To participate, students must have a GPA of at least 2.0 and submit a resume, essay and a questionnaire indicating their top three career interests. After a review process, juniors at the Newport-Mesa Unified campus are matched with mentors in one of their desired fields.

Though the program is not a class, students who complete it can earn credit toward the Experiential Learning Project, a high school graduation requirement in NMUSD.

Junior Maya Snowden got word of the opportunity from her sophomore English teacher. She said she wanted to connect with a mentor who shared her love for writing and who could advise her on career options.

“Everyone learns the basics in school, but there’s practical knowledge that you can only gain from a mentor,” she said.

Students who are accepted into the program are responsible for connecting with their mentors and meeting with them at least five times over the course of eight months.
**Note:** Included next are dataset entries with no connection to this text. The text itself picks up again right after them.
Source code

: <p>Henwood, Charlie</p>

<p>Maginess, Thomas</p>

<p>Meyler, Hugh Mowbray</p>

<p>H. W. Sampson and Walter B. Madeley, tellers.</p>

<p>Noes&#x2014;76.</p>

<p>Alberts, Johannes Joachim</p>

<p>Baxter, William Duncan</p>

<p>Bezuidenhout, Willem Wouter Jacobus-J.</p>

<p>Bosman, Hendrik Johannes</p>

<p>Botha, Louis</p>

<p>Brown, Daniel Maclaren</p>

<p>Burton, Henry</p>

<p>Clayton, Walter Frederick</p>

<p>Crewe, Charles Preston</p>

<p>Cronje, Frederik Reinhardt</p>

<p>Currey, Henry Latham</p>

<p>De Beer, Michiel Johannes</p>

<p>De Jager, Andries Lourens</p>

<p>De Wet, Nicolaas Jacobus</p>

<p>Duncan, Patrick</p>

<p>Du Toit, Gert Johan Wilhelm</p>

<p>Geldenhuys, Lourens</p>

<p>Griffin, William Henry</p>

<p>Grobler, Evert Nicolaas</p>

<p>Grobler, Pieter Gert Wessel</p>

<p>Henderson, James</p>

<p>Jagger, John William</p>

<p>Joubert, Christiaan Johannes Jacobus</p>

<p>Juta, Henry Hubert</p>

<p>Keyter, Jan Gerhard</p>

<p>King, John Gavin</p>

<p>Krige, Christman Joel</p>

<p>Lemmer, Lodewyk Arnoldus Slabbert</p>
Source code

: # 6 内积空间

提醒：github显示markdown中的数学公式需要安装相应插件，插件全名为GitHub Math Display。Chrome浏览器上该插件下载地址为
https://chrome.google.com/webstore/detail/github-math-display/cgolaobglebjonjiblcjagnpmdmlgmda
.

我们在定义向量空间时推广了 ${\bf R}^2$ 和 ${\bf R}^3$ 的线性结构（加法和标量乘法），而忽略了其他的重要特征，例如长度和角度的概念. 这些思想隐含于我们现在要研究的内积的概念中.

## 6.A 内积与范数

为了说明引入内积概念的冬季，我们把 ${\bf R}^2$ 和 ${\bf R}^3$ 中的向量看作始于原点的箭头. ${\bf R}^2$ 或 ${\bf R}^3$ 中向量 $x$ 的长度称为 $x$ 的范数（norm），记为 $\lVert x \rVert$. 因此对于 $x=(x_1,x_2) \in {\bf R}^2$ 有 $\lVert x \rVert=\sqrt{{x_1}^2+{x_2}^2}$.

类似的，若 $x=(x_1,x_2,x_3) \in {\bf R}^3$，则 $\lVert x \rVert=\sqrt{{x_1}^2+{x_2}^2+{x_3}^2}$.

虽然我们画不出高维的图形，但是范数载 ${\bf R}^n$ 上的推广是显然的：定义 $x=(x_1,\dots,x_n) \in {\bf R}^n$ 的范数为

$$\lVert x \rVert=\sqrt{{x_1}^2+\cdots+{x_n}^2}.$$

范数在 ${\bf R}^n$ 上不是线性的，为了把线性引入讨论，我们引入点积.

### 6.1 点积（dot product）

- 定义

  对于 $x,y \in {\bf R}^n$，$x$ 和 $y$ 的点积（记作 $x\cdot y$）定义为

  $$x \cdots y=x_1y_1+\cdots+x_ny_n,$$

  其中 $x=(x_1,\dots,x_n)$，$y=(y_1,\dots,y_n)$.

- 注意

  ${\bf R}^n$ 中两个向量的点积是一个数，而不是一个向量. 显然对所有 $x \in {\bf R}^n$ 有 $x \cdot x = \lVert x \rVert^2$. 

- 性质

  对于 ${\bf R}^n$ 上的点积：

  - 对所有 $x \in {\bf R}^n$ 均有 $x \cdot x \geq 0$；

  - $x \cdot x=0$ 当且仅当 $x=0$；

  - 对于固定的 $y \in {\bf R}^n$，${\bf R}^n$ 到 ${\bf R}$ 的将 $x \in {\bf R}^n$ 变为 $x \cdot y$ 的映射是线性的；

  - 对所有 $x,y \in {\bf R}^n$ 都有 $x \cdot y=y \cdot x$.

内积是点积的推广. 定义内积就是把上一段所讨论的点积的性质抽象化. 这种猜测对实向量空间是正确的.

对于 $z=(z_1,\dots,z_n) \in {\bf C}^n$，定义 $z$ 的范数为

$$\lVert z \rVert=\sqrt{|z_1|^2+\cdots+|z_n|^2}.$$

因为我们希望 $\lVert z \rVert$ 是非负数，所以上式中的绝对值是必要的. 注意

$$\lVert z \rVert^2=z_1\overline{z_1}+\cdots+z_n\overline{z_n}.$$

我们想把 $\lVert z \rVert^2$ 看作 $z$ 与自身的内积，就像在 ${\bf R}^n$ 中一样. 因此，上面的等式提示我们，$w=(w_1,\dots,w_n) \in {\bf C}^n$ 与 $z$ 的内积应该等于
Following an initial session to interview their mentors about their lives and careers, they continue to gain insight through job shadowing. They also get to meet with their mentors in more casual settings to get a glimpse of their lives outside of work.

Mentor Carrie Freitas, founder of Kitchen Table Marketing + PR, said the program goes beyond just sharing information about careers; it also provides life skills while exposing students to new worlds and possibilities.

“The students gain an understanding of what their chosen career could look like, plus some perspective on life from someone else’s point of view,” Freitas said. “That type of exposure can open up new worlds and possibilities for them.”

Before they finish the program, students must write essays reflecting on their mentorship experience. The mentors and mentees also gather for an annual Mentor Appreciation Breakfast in March to share their experiences. The district says many of the mentorship relationships continue even after the official job-shadowing is over.